They are rolling out the x86 PAKs to those that already have joined the Community License Program (CLP). Start by joing that. They are doing members in batches each week as they have about 1000 members. I'm not sure how far ahead of notification they provision your account on the SR but people have tried before getting notified and found they have access. If you don't already have a working account then you can put your email address that VSI knows you by (when you applied to the CLP) and request a password reset. If you have been provisioned, you will get an email witht eh reset link and proceed from there.
 
Right now I have one instance of OpenVMS E9.2-1 running on an Intel NUC 9 Extreme with a i9 process, 64GB memory and 5TB of storage. At some point I will make a VMScluster with 1 or 2 more x86 instances just to try it out. RIght now I'm working on getting DECnet going to connect to my two DS10 with VSI OpenVMS V8.4-2L1

It seems to run pretty snappy so far but I haven't done any heavy duty testing yet.

 
Right now I have one instance of OpenVMS E9.2-1 running on an Intel NUC 9 Extreme with a i9 process, 64GB memory and 5TB of storage. At some point I will make a VMScluster with 1 or 2 more x86 instances just to try it out. RIght now I'm working on getting DECnet going to connect to my two DS10 with VSI OpenVMS V8.4-2L1

Are you virtualizing it, or running it on bare metal?
 
Ah, sorry. The NUC is running VMWare ESXi V7.0u3. OpenVMS x86 is a 2-cpu, 12GB VM with a 24GB main disk and a 16GB secondary disk. Although it's supposed to be coming in the future, OpenVMS x86 on bare metal isn't supported yet. Only VMWare (ESXi, Workstation or Fusion), Oracle VirtualBox or KVM is supported right now. People have gotten it running under different deployments of KVM including Proxmox.
 
Little off topic, but can someone speak to the advantage of VAXCluster? I was reading a paper from the 80's describing it and it sounded mostly like a high performance interconnect, but operationally, from an application perspective, it wasn't really anything much more than a nice, shared filesystem, and perhaps some distributed inter process communication facilities (i.e. mailboxes).
 
Little off topic, but can someone speak to the advantage of VAXCluster? I was reading a paper from the 80's describing it and it sounded mostly like a high performance interconnect, but operationally, from an application perspective, it wasn't really anything much more than a nice, shared filesystem, and perhaps some distributed inter process communication facilities (i.e. mailboxes).
The defining thing about a VAX cluster was that a single physical disks can be directly attached to and available read/write on multiple systems, unlike Windows/NT clusters (and their descendants) where a shared disk is is only ever accessible on a single system at one moment in time. So if you are building for hardware resilience on Windows/NT then on hardware failover there is a delay while the disk is made available on the backup server and services are restarted, which does not happen with VMS.

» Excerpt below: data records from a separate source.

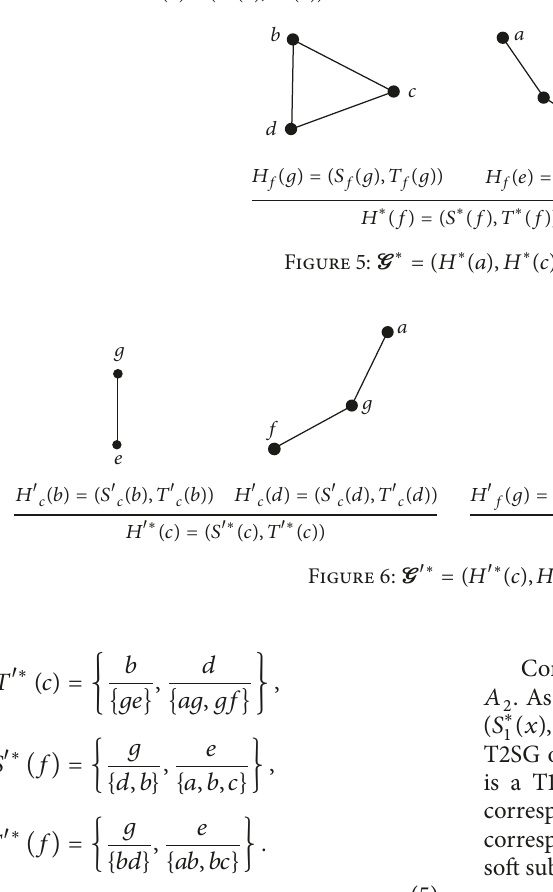
Figure 5: G ∗ = (𝐻 ∗ (𝑎),𝐻 ∗ (𝑐), 𝐻 ∗ (𝑓)) .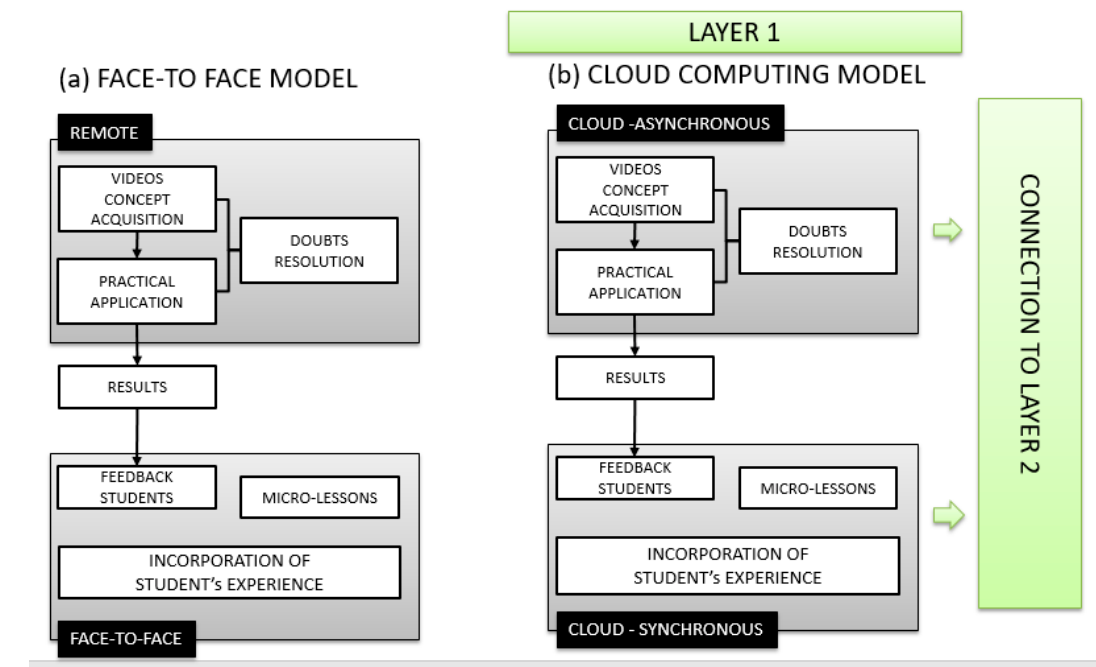
Figure 1. Functional model of Layer 1.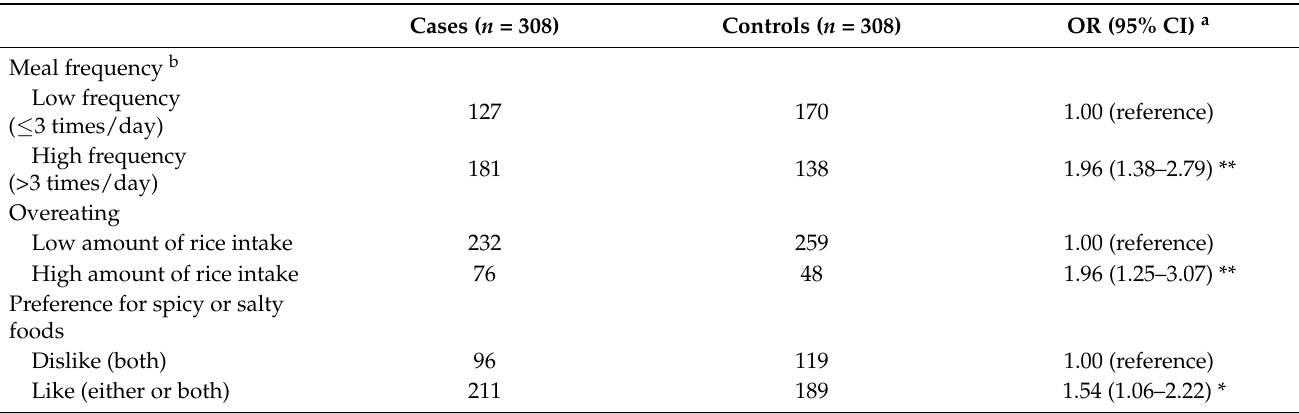
Table 3. Odds ratios (ORs) and 95% confidence intervals (95% CIs) of gastric cancer by dietary factors irritating the stomach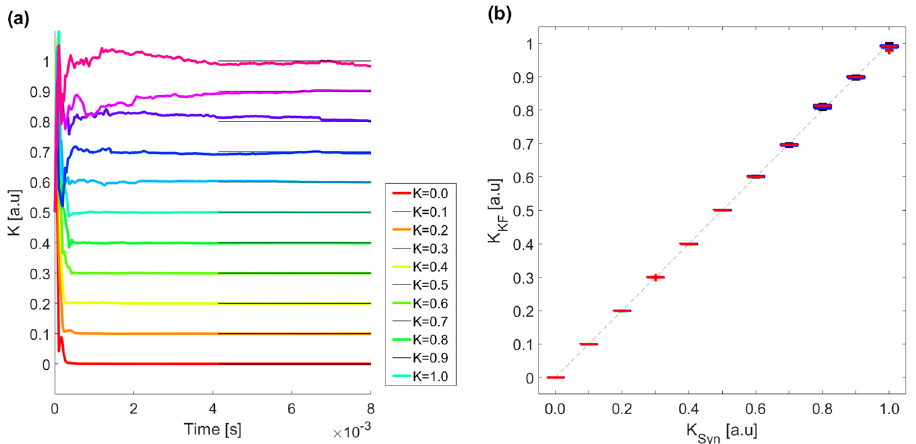
Figure 6. ( a ) UKF estimations obtained from the observations y i ( i = 1, . . . , 28 ) for K parameters ranging from 0 to 1. The network of N = 28 nodes corresponds to the Network 1 as presented in Ref. 41 and parameters shown in Table 1. In this case, the observation noise is smaller (which makes a faster convergence of the estimations) and the duration of the time traces is shorter than in Fig. 3. The solid black lines indicate the values of the K parameters to be estimated during the filtering. ( b ) Comparison of the estimated and synthetic K using boxplots. For each boxplot, the red line is the median, the upper and lower whiskers of the bars represent the maximum and minimum limits, and the red points refer to outliers. In these simulations, we have used fully stabilized parameters so they show almost perfect estimated values.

Note that this is not the same as sharing a disk over the network where the disk is attached to a single server which manages access. In both VMS and NT clusters theere are multiple host controllers which all connect to the disks which are stored in a separate enclosure. So typically fibre attached disk and a SAN but you can also use SCSI or DSSI. DSSI is DECs proprietry SCSI type interface.
 
Ah, sorry. The NUC is running VMWare ESXi V7.0u3. OpenVMS x86 is a 2-cpu, 12GB VM with a 24GB main disk and a 16GB secondary disk. Although it's supposed to be coming in the future, OpenVMS x86 on bare metal isn't supported yet. Only VMWare (ESXi, Workstation or Fusion), Oracle VirtualBox or KVM is supported right now. People have gotten it running under different deployments of KVM including Proxmox.

No problem. I successfully set up E9.2-1 under qemu on my Ubuntu Server. Took me a while to figure out to use virsh to connect to the console so that I could actually perform the install though.

It seems to work well here. I haven't installed the C/CC++ compilers yet though.